Hiring for Challengers can be a difficult but necessary proposition. As the sales reps naturally churn, bringing in Challengers to replace them is predicated upon asking the right questions in the screening and interview process. Questions like, "Can you describe a time when you got a customer to think of a problem or a need differently?" are greater ways to uncover the Challenger within. Another way to build a Challenger-driven team is to train the existing reps to adhere to the model. This requires large-scale behavior change from reps and weighs heavily on the leading and development team (if they exist, otherwise it's up to the sales leaders). The most successful companies are doing three things to boost sales training: getting reps excited before the training even begins; using experiential learning as a way to get reps real-time exposure to the model; utilizing consistently applied certifications programs over time.

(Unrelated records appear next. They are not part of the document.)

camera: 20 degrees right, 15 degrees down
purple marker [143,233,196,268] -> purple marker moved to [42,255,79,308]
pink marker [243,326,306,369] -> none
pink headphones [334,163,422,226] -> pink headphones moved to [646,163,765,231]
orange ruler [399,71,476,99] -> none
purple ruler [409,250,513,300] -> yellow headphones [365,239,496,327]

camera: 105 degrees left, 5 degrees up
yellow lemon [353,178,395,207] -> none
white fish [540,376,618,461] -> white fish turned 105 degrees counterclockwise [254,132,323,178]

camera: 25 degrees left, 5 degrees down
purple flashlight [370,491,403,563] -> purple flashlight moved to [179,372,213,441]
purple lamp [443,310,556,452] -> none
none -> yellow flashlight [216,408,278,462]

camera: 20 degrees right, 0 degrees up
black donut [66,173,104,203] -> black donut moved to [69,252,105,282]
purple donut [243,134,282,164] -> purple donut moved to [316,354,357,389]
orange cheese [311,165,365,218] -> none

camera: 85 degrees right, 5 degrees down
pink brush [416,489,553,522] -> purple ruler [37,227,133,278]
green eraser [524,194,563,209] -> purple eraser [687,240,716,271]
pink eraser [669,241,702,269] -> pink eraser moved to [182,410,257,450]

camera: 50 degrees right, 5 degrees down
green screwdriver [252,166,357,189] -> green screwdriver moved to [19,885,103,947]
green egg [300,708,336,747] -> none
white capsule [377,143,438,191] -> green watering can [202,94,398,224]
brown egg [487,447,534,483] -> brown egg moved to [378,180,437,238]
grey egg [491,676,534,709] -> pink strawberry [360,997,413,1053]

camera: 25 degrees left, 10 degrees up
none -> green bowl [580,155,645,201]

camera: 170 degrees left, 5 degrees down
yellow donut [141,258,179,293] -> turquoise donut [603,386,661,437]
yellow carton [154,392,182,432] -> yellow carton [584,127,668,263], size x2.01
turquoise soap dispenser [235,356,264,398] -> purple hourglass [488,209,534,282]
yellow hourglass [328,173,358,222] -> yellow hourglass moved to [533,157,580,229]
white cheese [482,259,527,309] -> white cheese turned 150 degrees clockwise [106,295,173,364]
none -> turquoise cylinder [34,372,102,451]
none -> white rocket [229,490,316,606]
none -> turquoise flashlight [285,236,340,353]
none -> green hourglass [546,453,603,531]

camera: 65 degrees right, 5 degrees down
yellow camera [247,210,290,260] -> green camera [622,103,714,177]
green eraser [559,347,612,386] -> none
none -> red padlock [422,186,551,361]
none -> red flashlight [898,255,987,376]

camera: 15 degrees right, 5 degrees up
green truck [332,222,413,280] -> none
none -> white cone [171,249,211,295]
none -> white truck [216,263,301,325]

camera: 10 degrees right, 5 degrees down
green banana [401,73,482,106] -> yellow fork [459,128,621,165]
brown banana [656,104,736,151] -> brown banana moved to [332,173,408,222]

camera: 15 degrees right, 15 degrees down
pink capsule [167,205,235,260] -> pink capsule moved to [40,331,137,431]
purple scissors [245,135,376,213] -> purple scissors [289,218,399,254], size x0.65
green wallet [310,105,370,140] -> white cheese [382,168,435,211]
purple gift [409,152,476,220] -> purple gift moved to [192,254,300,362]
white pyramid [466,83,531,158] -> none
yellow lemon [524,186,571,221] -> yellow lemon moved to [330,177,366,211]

The marketing team must get involved as well for the Challenger Model as the sales and this team needs to work hand-in-hand to be successful. Marketing should help a company take on a customer-centric approach as well as an insight-centric view. Savvy marketers know that they have Challengers right now out in the field that are teaching customer brand new ideas and concepts and they should learn from and tailor messaging around these distinctive ideas. Words like "unique", "leading", "best" and "solution" are so over-used a buyer will lump your company in with the rest of them as you are telling them you are just like everyone else. In order to truly distinguish yourself from the competition, the marketing team should create messaging that doesn't describe differentiation but instead shows the value it brings to the customer. A marketer can do this by being memorable, not agreeable and by building a pitch that leads to a solution and not with it.
Finally, senior leaders need to get involved with the goal of an approximately 80% adoption rate at implementation. The C-Suite must understand that 100 percent adoption is nearly impossible and, in actuality, that is okay. The other 20% may be Lone Wolves and simply may not want to change their methodology. And in reality, if they are hitting their quotas there is really no need to convert the stubborn. The authors recommend a slow, pilot-based roll-out to get to the 80% adoption rate. Things to consider dring the rollout: How big the group is that will adopt, who the early adopters are, which metrics make sense to measure the effectiveness of the rollout and what was learned during the process to hone the adoption program in the future.